When I watched Mick lose in Portugal I told my brother, It's my time now.
I was on the beach when Adriano [de Souza] and Mick [Fanning] lost. I'll be honest, I was super nervous watching those heats, but when I watched Mick lose I told my brother, "Okay, it's my time now." It gave me the motivation to go out there and rip. It made me feel like it's my chance now.
DJ: You made the Quarterfinals last year at Pipe, the heat right after Gabriel Medina clinched the Title. Depending on how the World Title scenarios unfold, it could be you in the same position this year. Whatever the outcome, this will be your best year on Tour. Would you be satisfied even if you don't win the Title?
FT: The goal is definitely to be No. 1. My whole family is going to the contest, my girlfriend will be there. I'm just going to enjoy it. I'm going to do what I've been doing this whole year: Just having a lot of fun surfing. I'm not going to let the pressure take my head down. I'm just going to focus on my thing, laughing a lot, and enjoy my time in Hawaii.

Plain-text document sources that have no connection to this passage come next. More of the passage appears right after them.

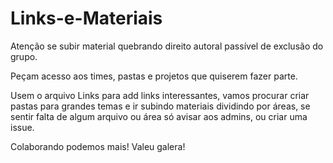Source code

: # Links-e-Materiais
Atenção se subir material quebrando direito autoral passível de exclusão do grupo.

Peçam acesso aos times, pastas e projetos que quiserem fazer parte.

Usem o arquivo Links para add links interessantes, vamos procurar criar pastas para grandes temas e ir subindo materiais dividindo por áreas, se sentir falta de algum arquivo ou área só avisar aos admins, ou criar uma issue.

Colaborando podemos mais! Valeu galera!
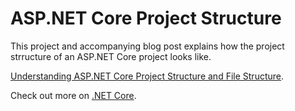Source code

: # ASP.NET Core Project Structure

This project and accompanying blog post explains how the project strructure of an ASP.NET Core project looks like.

[Understanding ASP.NET Core Project Structure and File Structure](http://getcodesnippet.com/2017/02/14/understanding-asp-net-core-project-structure-and-file-structure/).

Check out more on [.NET Core](http://getcodesnippet.com/).
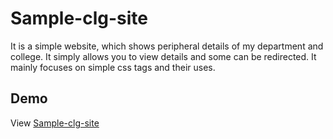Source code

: # Sample-clg-site
  It is a simple website, which shows peripheral details of my department and college.
  It simply allows you to view details and some can be redirected.
  It mainly focuses on simple css tags and their uses.

## Demo
View [Sample-clg-site](https://ebinjs.github.io/Sample-clg-site/)
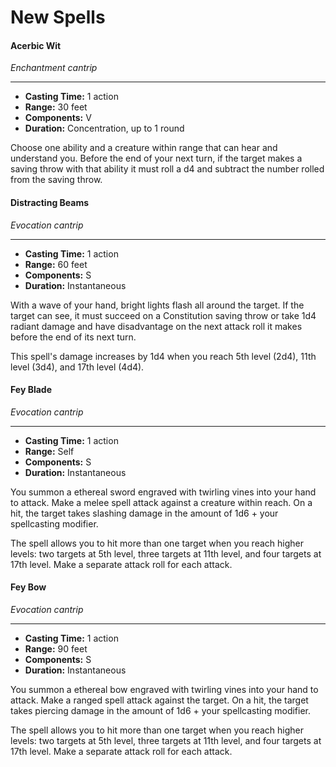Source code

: <div class="phb">

# New Spells

#### Acerbic Wit
*Enchantment cantrip*
___
- **Casting Time:** 1 action
- **Range:** 30 feet
- **Components:** V
- **Duration:** Concentration, up to 1 round

Choose one ability and a creature within range that can hear and understand you. Before the end of your next turn, if the target makes a saving throw with that ability it must roll a d4 and subtract the number rolled from the saving throw.

#### Distracting Beams
*Evocation cantrip*
___
- **Casting Time:** 1 action
- **Range:** 60 feet
- **Components:** S
- **Duration:** Instantaneous

With a wave of your hand, bright lights flash all around the target. If the target can see, it must succeed on a Constitution saving throw or take 1d4 radiant damage and have disadvantage on the next attack roll it makes before the end of its next turn.

This spell's damage increases by 1d4 when you reach 5th level (2d4), 11th level (3d4), and 17th level (4d4).

#### Fey Blade
*Evocation cantrip*
___
- **Casting Time:** 1 action
- **Range:** Self
- **Components:** S
- **Duration:** Instantaneous

You summon a ethereal sword engraved with twirling vines into your hand to attack. Make a melee spell attack against a creature within reach. On a hit, the target takes slashing damage in the amount of 1d6 + your spellcasting modifier.

The spell allows you to hit more than one target when you reach higher levels: two targets at 5th level, three targets at 11th level, and four targets at 17th level. Make a separate attack roll for each attack.

#### Fey Bow
*Evocation cantrip*
___
- **Casting Time:** 1 action
- **Range:** 90 feet
- **Components:** S
- **Duration:** Instantaneous

You summon a ethereal bow engraved with twirling vines into your hand to attack. Make a ranged spell attack against the target. On a hit, the target takes piercing damage in the amount of 1d6 + your spellcasting modifier.

The spell allows you to hit more than one target when you reach higher levels: two targets at 5th level, three targets at 11th level, and four targets at 17th level. Make a separate attack roll for each attack.
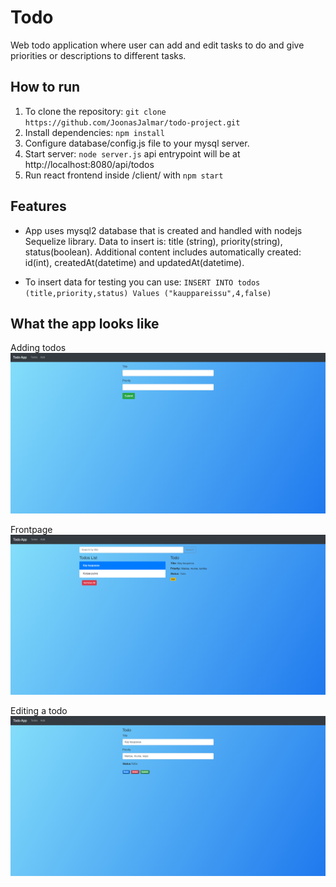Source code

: # Todo
Web todo application where user can add and edit tasks to do and give priorities or descriptions to different tasks. 

## How to run
1. To clone the repository: `git clone https://github.com/JoonasJalmar/todo-project.git`
2. Install dependencies: `npm install`
3. Configure database/config.js file to your mysql server.
4. Start server: `node server.js` api entrypoint will be at http://localhost:8080/api/todos
5. Run react frontend inside /client/ with `npm start`

## Features
- App uses mysql2 database that is created and handled with nodejs Sequelize library.
Data to insert is: title (string), priority(string), status(boolean). Additional content includes automatically created: id(int), createdAt(datetime) and updatedAt(datetime).

- To insert data for testing you can use: `INSERT INTO todos (title,priority,status) Values ("kauppareissu",4,false)`

## What the app looks like

Adding todos
![alt text](https://github.com/JoonasJalmar/todo-project/blob/main/screenshots/add.png)

Frontpage
![alt text](https://github.com/JoonasJalmar/todo-project/blob/main/screenshots/items.png)

Editing a todo
![alt text](https://github.com/JoonasJalmar/todo-project/blob/main/screenshots/edit.png)
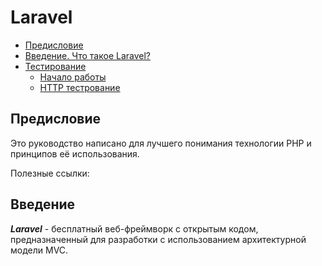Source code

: # Laravel

- [Предисловие]()
- [Введение. Что такое Laravel?]()
- [Тестирование]()
    - [Начало работы]()
    - [HTTP тестрование]()

## Предисловие

Это руководство написано для лучшего понимания технологии PHP и принципов её использования.

Полезные ссылки:

## Введение

***Laravel*** - бесплатный веб-фреймворк с открытым кодом, предназначенный для разработки с использованием архитектурной модели MVC.


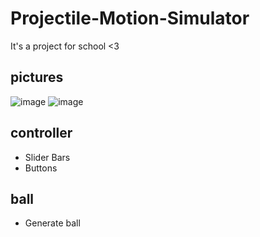 # Projectile-Motion-Simulator
It's a project for school &lt;3

## pictures
![image](https://i.imgur.com/67iq2lc.png)
![image](https://i.imgur.com/gMtIM7v.png)

## controller
- Slider Bars
- Buttons

## ball
- Generate ball
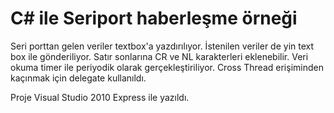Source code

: C# ile Seriport haberleşme örneği
================
Seri porttan gelen veriler textbox'a yazdırılıyor. İstenilen veriler de yin text box ile gönderiliyor. Satır sonlarına CR ve NL karakterleri eklenebilir.
Veri okuma timer ile periyodik olarak gerçekleştiriliyor. Cross Thread erişiminden kaçınmak için delegate kullanıldı.

Proje Visual Studio 2010 Express ile yazıldı.
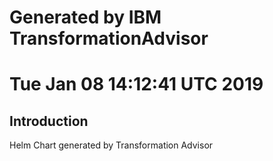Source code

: # Generated by IBM TransformationAdvisor
# Tue Jan 08 14:12:41 UTC 2019
## Introduction

Helm Chart generated by Transformation Advisor
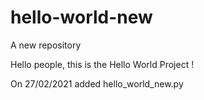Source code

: # hello-world-new
A new repository

Hello people,
this is the Hello World Project !

On 27/02/2021 added hello_world_new.py

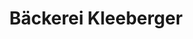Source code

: ---
title: "Bäckerei Kleeberger"
url: /gunzenhausen/baeckerei-kleeberger-industriestrasse/
shop: Bäckerei
---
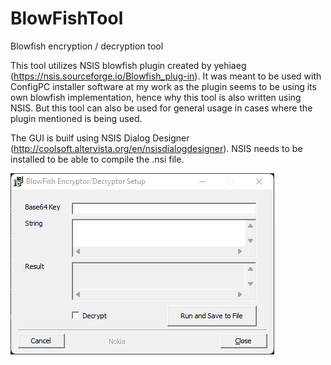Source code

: # BlowFishTool
 Blowfish encryption / decryption tool

 This tool utilizes NSIS blowfish plugin created by yehiaeg (https://nsis.sourceforge.io/Blowfish_plug-in). It was meant to be used with ConfigPC installer software at my work as the plugin seems to be using its own blowfish implementation, hence why this tool is also written using NSIS. But this tool can also be used for general usage in cases where the plugin mentioned is being used.   

The GUI is builf using NSIS Dialog Designer (http://coolsoft.altervista.org/en/nsisdialogdesigner). NSIS needs to be installed to be able to compile the .nsi file.

![alt text](https://github.com/wondersphere/BlowFishTool/blob/b53d6dedf0f9d08bafb93fb27e31b1d764f66b4d/Screenshot%202022-02-24%20002518.png?raw=true)
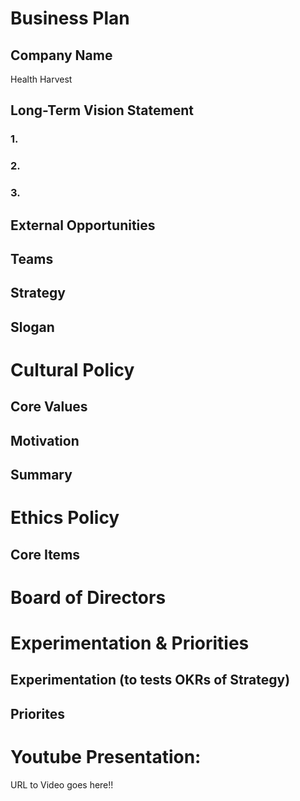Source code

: 
# Business Plan
## Company Name
Health Harvest
## Long-Term Vision Statement
### 1.

### 2.

### 3.

## External Opportunities

## Teams

## Strategy

## Slogan


# Cultural Policy
## Core Values

## Motivation

## Summary


# Ethics Policy
## Core Items

# Board of Directors


# Experimentation & Priorities
## Experimentation (to tests OKRs of Strategy)

## Priorites 

# Youtube Presentation:
URL to Video goes here!!
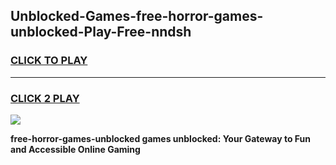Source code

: 
## Unblocked-Games-free-horror-games-unblocked-Play-Free-nndsh
<h3>
<a href="https://premium76.site?title=free-horror-games-unblocked&ref=23A">CLICK TO PLAY</a></h3>
<hr>

<h3>
<a href="https://premium76.site?title=free-horror-games-unblocked&ref=23A">CLICK 2 PLAY</a>
  
</h3>

<a href="https://premium76.site?title=free-horror-games-unblocked&ref=23A"><img src="https://clearcache.store/games.png"></a>


**free-horror-games-unblocked games unblocked: Your Gateway to Fun and Accessible Online Gaming**

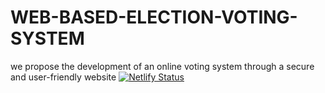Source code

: # WEB-BASED-ELECTION-VOTING-SYSTEM

we propose the development of an online voting system through a secure and user-friendly website
[![Netlify Status](https://api.netlify.com/api/v1/badges/e2bada53-82fc-44c6-89fe-7895b59ea642/deploy-status)](https://app.netlify.com/projects/voteproject/deploys)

DJ: How do you feel about Pipe overall as a venue? What's your experience there like?
FT: The first and second year in Hawaii, I didn't have a really good result, but last year was super nice. I had Quarterfinal finish and I beat some gnarly guys like Owen (Wright) and had that crazy heat with Gabriel. I don't have a lot of experience on that wave and it's hard to paddle out and train there.
We have to spend pretty much the whole day at Pipe to get just two waves. It's hard, but I'm feeling really comfortable and really confident, and I think this is going to help me a lot.
DJ: There are three Aussies and three Brazilians in the race for this year's Title. And many fans have pit it as country versus country. What is your opinion?
FT: This is athlete against athlete. Of course Adriano wants to beat me and Gabriel wants to beat Adriano and me. But I wanna beat them both and Mick wants to beat Owen and Julian. It's an individual sport and it's not a team. If it's not my time, I'm going to cheer for Adriano and Gabriel, but it's athlete against athlete.
There's no friendship in the water. Respect, but no friendship.
DJ: Say it comes down to a heat between you and Gabriel or you and Adriano. How do you balance that hunger to win a heat and eliminating your buddy? Is there tension on the beach after?
FT: It's hard because last year I had that heat against Gabriel, the three-man heat in Round 4 [of the Billabong Pipe Masters]. Before that heat I was asking my dad what should I do, "Should I help Gabriel?" And he didn't know what to say. I said, "No, I'm going to be a professional. I know Gabriel deserves it. If he wins he'll deserve it even more."
When the heat starts we need to do our jobs. There's no friendship in the water. Respect, but no friendship. Once the heat is over, we're back [to being] friends, but when that heat starts it's just respect.
Read the WSL review of View From a Blue Moon.
DJ: It's been a big year for you. You did your movie with Surfing Magazine, shot some stuff for John John Florence's film View From A Blue Moon and won your first events on the CT. What were the Top 3 moments of the year?
FT: Oh man, first, the trip we had to Indo to Lakey Peak with me Miguel [Pupo] and Victor Bernardo. We definitely scored. We got like five or six days of perfect waves. Second, the event in Rio. That feeling, it's something that I never felt before. And third, my win in Portugal.
DJ: What would winning a World Title mean to you?
FT: Everything. It's my dream since I started surfing and turned professional. I think only my family knows how hard I've been working towards being a World Champion. It's going to be a dream come true if it happens.